There are many stories of omniscient mothers and grandmothers who predicted greatness in their young. Lyndon Johnson’s mother is supposed to have told everyone that he would one day be President of the United States. Dr. Martin Luther King, Jr’s grandmother insisted that he had been saved from death after a treacherous fall from a second story window because he was destined to do important work. Are these self fulfilling prophecies or is it really possible to indeed see something in the faces of our young that tells us that they are somehow gifted in ways that will change the world? Do we subconsciously train our little ones to follow a certain path or does it just happen with or without our help? These are questions that I have often considered but I know for certain that the smallest among us represent our greatest hope for tomorrow. For that reason we must cherish and develop each tiny person in every possible way.

Sadly there are too many children who suffer and even die from neglect, lack of resources and abuse. If we spent even a third of the time and money that we expend on entertainment to help create better lives for children everywhere many of the problems that plague the world would be eliminated. A child who grows up in a healthy and safe atmosphere of love is far more likely to fulfill his/her potential than one who does not have such opportunities.

Most of us work hard to provide our children with lives conducive to full development. As I attend events with my grandchildren I witness the caring attitudes of men and women who understand the impact that their concern will have on raising happy and confident youngsters. Such care is not limited to those with high incomes. Even without money a loving parent makes a difference in a child’s life. My own mother struggled to provide my brothers and me with the basics but above all we understood without question that she was our protector, advocate and the person who encouraged us to fulfill our destinies. There was no better cheerleader in our lives. It did not take money for her to let us know that we were important members of the world and that our opinions and contributions mattered. This made us strong and able to navigate problems because we knew that we were never alone.

It is well documented that much of the testing that our children undergo is experience driven. A child who has read or been read to is more likely to do well than one who has not been exposed to print matter. Those who travel and see many different places and hear many ideas are more likely to achieve. A child who lives an isolated existence in a stimulus deprived environment is at a grave disadvantage. Luckily there are ways to counteract such problems.

The KIPP Charter Schools place a high priority on exposing students to a variety of experiences. They take children on field trips and introduce them to cultural events and opportunities. It is not uncommon to see entire classes traveling to Washington D.C. or New York City, thus giving them insight into the world at large. These adventures make a tremendous difference in the lives of kids who might otherwise never see such things but they cost a great deal of money and all too often the funds are simply not available. I often think of how wonderful it would be if each of us decided to forgo at least one luxury and instead donate that money to an educational cause. Perhaps we should have a tip jar in which we place the coins that we might have spent on a latte or another new pair of shoes. At the end of the year we would have more than enough to have an impact on somebody’s life.
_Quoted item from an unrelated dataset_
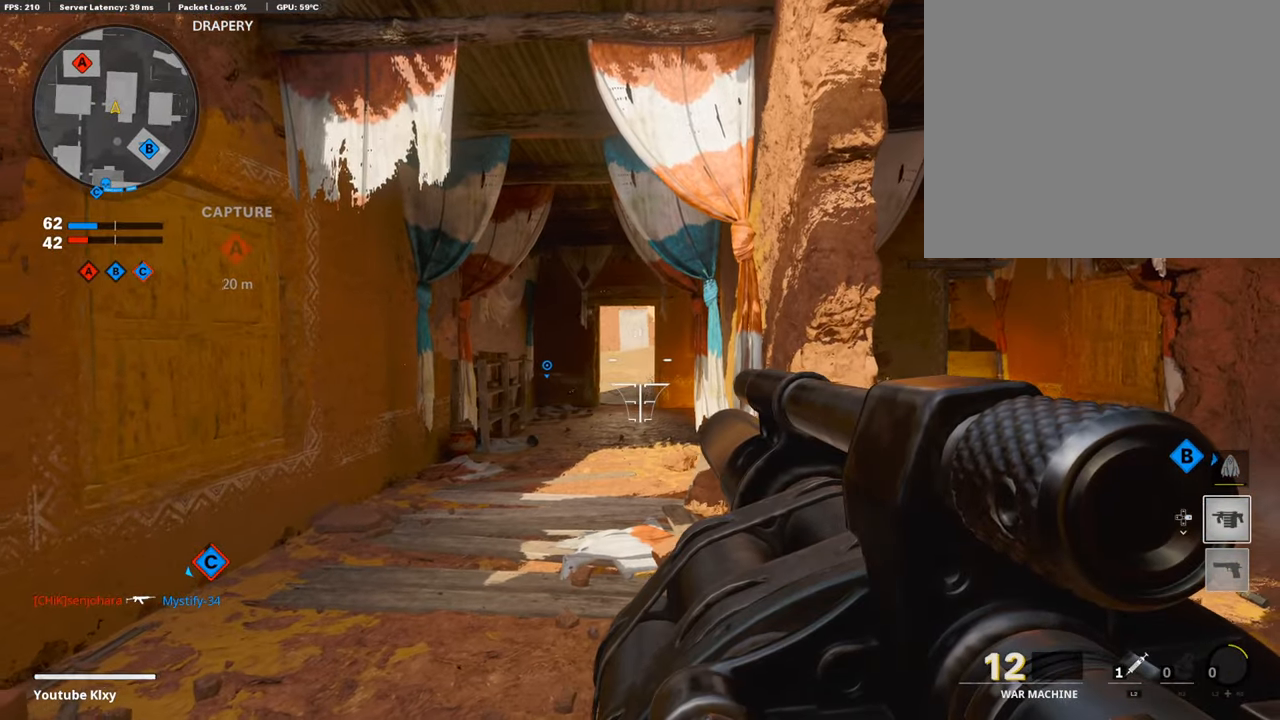
{"buttons": ["L1"], "left_stick": "left", "right_stick": "center", "events": [[51, "left_stick", "left"]]}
When my mother died she had a small amount of money in her bank account. It was a rather insignificant amount but my brothers and I decided to use it to fund a charitable act. A teacher friend was in the process of building a library for her English class and we were able to purchase a number of books for her project. I knew that my mother would have been ecstatic to learn that her humble offering had made such a grand difference for children who might otherwise have limited exposure to literature.

When I was teaching I learned soon enough just how many of my students had no form of reading material in their homes. There were no newspapers, magazines or books of any variety. This was not because their parents did not appreciate reading but because they had to limit their spending to essentials. They had to choose between providing basic needs and filling their homes with the volumes that so many of us take for granted.

In my own experience in the classroom I learned that my students truly enjoyed the mini-libraries that I often created for them. I found myself wishing that I might simply give away my books but I never had enough income to be so generous. I realized that my own daughters had lives filled with resources, lessons and opportunities that would rarely be available for my pupils. I saw the effects of their paucity and it was heartbreaking.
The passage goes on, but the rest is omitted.